→ Exercise aim
Check each line below for the word "height". How many have it? Answer with the number only.

==============================

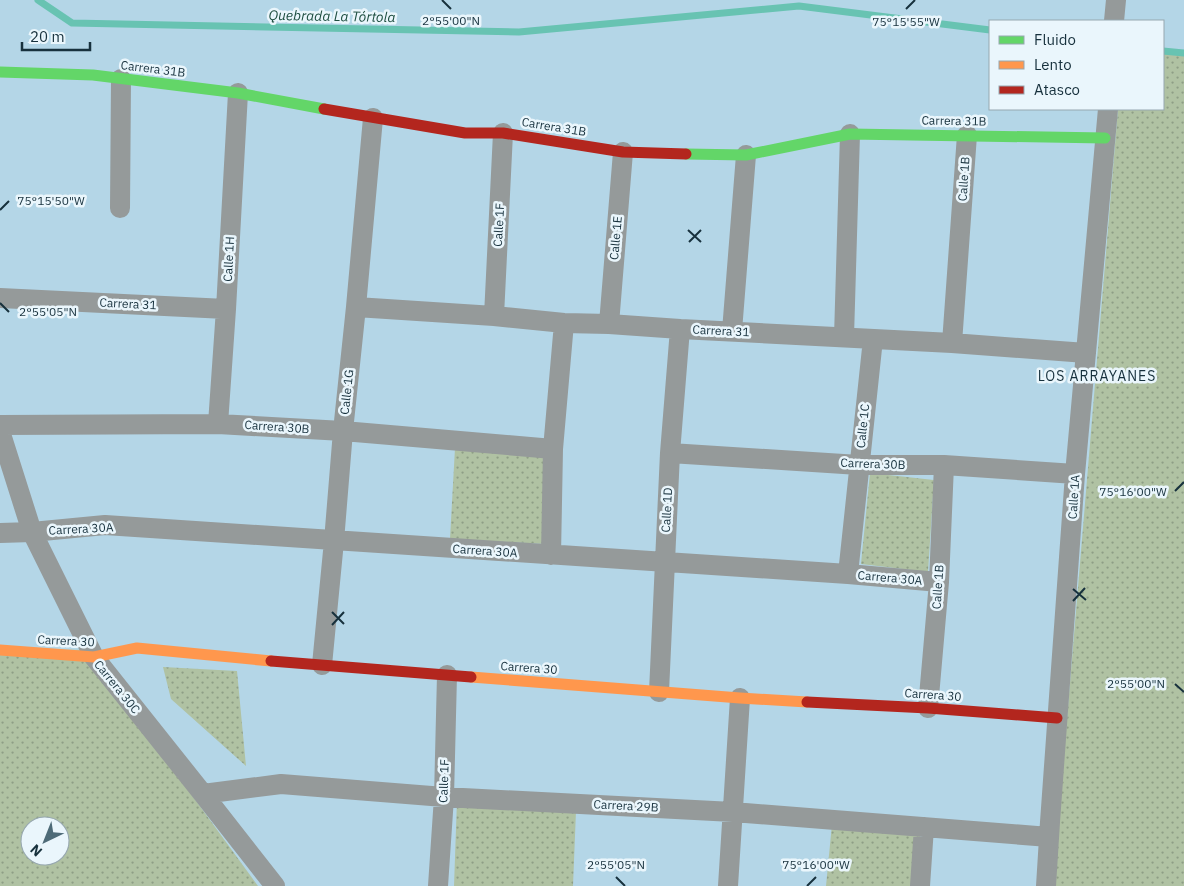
<svg xmlns="http://www.w3.org/2000/svg" width="1184" height="886" font-family="'IBM Plex Sans',sans-serif">
<style>
.park{fill:url(#park-dots);fill-rule:evenodd}
.lines{fill:none;stroke-linecap:round;stroke-linejoin:round}
.stream{stroke:#68c3b2;stroke-width:7}
.street{stroke:#959a9a;stroke-width:20}
.fast{stroke:#63d668;stroke-width:11}
.slow{stroke:#ff974d;stroke-width:11}
.jam{stroke:#b3261e;stroke-width:11}
.ticks{fill:none;stroke:#17313d;stroke-width:2}
.labels{text-anchor:middle;stroke-width:5;stroke-linejoin:round;paint-order:stroke}
.street-label{font-size:12px;fill:#17313d;stroke:#eaf6fc}
.water-label{font-size:14px;font-style:italic;fill:#1e4e40;stroke:#eaf6fc}
.neighbourhood-label{font-size:14px;letter-spacing:1px;fill:#17313d;stroke:#eaf6fc}
.ticks-label{font-size:12px;text-anchor:middle;fill:#17313d;stroke:#eaf6fc;stroke-width:5;stroke-linejoin:round;paint-order:stroke}
</style>
<defs>
<pattern id="park-dots" width="8" height="8" patternUnits="userSpaceOnUse" patternTransform="scale(1.25)"><rect width="8" height="8" fill="#b0c2a3"/><path d="M2 2h.1M6 6h.1" fill="none" stroke="#8e9e86" stroke-width="1.8" stroke-linecap="round"/></pattern>
</defs>
<rect width="100%" height="100%" fill="#b4d6e7"/>
<path class="park" d="M1163 52 1184 53V886H1053L1118 109H1163Z
M455 448 548 454 545 544 450 539Z
M870 473 934 480 928 572 861 564Z
M0 649 101 650 183 783 258 886H0ZM30 826H60V856H30Z
M163 667 237 671 246 766 171 699Z
M457 800 576 811 573 886H454Z
M832 824 921 830 914 886H826Z"/>
<g class="lines">
<path class="stream" d="M38 0 72 23 519 32 799 6 990 30
M1163 51 1184 53"/>
<path class="street" d="M1114 21 1116 0
M120 208 121 79
M0 298 226 309
M356 307 494 316 564 323 609 324 680 329 952 343 1086 353
M494 316 503 133
M609 324 623 152
M732 331 746 155
M844 337 850 134
M952 343 967 135
M218 424 226 309 238 93
M0 425 218 424 343 431 553 449
M0 431 32 532 94 657 203 794 275 886
M670 453 859 465H944L1075 474
M0 533 32 532 105 525 848 574 939 582
M551 555 553 449 564 323
M848 574 873 339
M322 665 334 541 343 431 356 307 373 118
M659 692 670 453 680 329
M928 708 939 582 944 465
M203 794 281 784 444 797 733 812 1049 837
M438 886 444 797 447 675
M728 886 740 698
M920 886 924 827
M1046 886 1050 822 1075 474 1108 109"/>
<path class="fast" d="M0 72 93 75 238 93 324 109
M686 154 746 155 850 134 1105 138"/>
<path class="slow" d="M0 650 94 657 137 648 271 661
M471 677 740 698 807 702"/>
<path class="jam" d="M324 109 465 133H503L623 152 686 154
M271 661 471 677
M807 702 928 708 1057 718"/>
</g>
<path class="ticks" d="M442 0 451 9M906 9 915 0M0 210 9 201M688 230 701 242M689 242 701 230M0 303 9 312M1175 491 1184 482M1073 589 1086 600M1073 601 1085 588M332 612 344 624M332 625 344 612M1175 684 1184 692M616 877 625 886M807 886 816 877"/>
<g class="labels">
<g class="street-label">
<text transform="translate(153 69) rotate(7)" y="4">Carrera 31B</text>
<text transform="translate(954 121) rotate(1)" y="4">Carrera 31B</text>
<text transform="translate(554 127) rotate(9)" y="4">Carrera 31B</text>
<text transform="translate(964 179) rotate(-86)" y="4">Calle 1B</text>
<text transform="translate(499 225) rotate(-87)" y="4">Calle 1F</text>
<text transform="translate(616 238) rotate(-85)" y="4">Calle 1E</text>
<text transform="translate(229 259) rotate(-87)" y="4">Calle 1H</text>
<text transform="translate(128 304) rotate(3)" y="4">Carrera 31</text>
<text transform="translate(721 331) rotate(3)" y="4">Carrera 31</text>
<text transform="translate(347 392) rotate(-84)" y="4">Calle 1G</text>
<text transform="translate(863 426) rotate(-84)" y="4">Calle 1C</text>
<text transform="translate(277 427) rotate(4)" y="4">Carrera 30B</text>
<text transform="translate(873 464) rotate(2)" y="4">Carrera 30B</text>
<text transform="translate(1074 497) rotate(-86)" y="4">Calle 1A</text>
<text transform="translate(667 510) rotate(-87)" y="4">Calle 1D</text>
<text transform="translate(81 529) rotate(-3)" y="4">Carrera 30A</text>
<text transform="translate(485 551) rotate(4)" y="4">Carrera 30A</text>
<text transform="translate(890 578) rotate(5)" y="4">Carrera 30A</text>
<text transform="translate(938 587) rotate(-86)" y="4">Calle 1B</text>
<text transform="translate(66 641) rotate(3)" y="4">Carrera 30</text>
<text transform="translate(529 668) rotate(4)" y="4">Carrera 30</text>
<text transform="translate(117 687) rotate(51)" y="4">Carrera 30C</text>
<text transform="translate(933 695) rotate(4)" y="4">Carrera 30</text>
<text transform="translate(444 781) rotate(-88)" y="4">Calle 1F</text>
<text transform="translate(626 806) rotate(3)" y="4">Carrera 29B</text>
</g>
<g class="water-label">
<text transform="translate(332 16) rotate(1)" y="5">Quebrada La Tórtola</text>
</g>
<g class="neighbourhood-label">
<text x="1097" y="381">LOS ARRAYANES</text>
</g>
</g>
<g class="ticks-label">
<text x="451" y="25">2°55'00"N</text>
<text x="906" y="26">75°15'55"W</text>
<text x="51" y="205">75°15'50"W</text>
<text x="48" y="316">2°55'05"N</text>
<text x="1133" y="496">75°16'00"W</text>
<text x="1136" y="688">2°55'00"N</text>
<text x="816" y="869">75°16'00"W</text>
<text x="616" y="869">2°55'05"N</text>
</g>
<rect x="989" y="20" width="175" height="90" fill="#eaf6fc" stroke="#96a7b0"/>
<rect x="999" y="36" width="25" height="8" fill="#63d668" stroke="#96a7b0"/>
<text x="1034" y="45" font-size="15" fill="#17313d">Fluido</text>
<rect x="999" y="61" width="25" height="8" fill="#ff974d" stroke="#96a7b0"/>
<text x="1034" y="70" font-size="15" fill="#17313d">Lento</text>
<rect x="999" y="86" width="25" height="8" fill="#b3261e" stroke="#96a7b0"/>
<text x="1034" y="95" font-size="15" fill="#17313d">Atasco</text>
<g transform="translate(45 841) rotate(223)"><circle r="24" fill="#eaf6fc" stroke="#96a7b0"/>
<path d="M0-4L9 19L0 12L-9 19Z" fill="#4e6b78"/>
<text y="-8" font-size="14" font-weight="bold" text-anchor="middle" fill="#17313d">N</text>
</g>
<path d="M22 42v8h68v-8" fill="none" stroke="#17313d" stroke-width="2.5"/>
<text x="30" y="42" font-size="15" fill="#17313d" stroke="#eaf6fc" stroke-width="4" paint-order="stroke">20 m</text>
</svg>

==============================

→ Answer for the task
7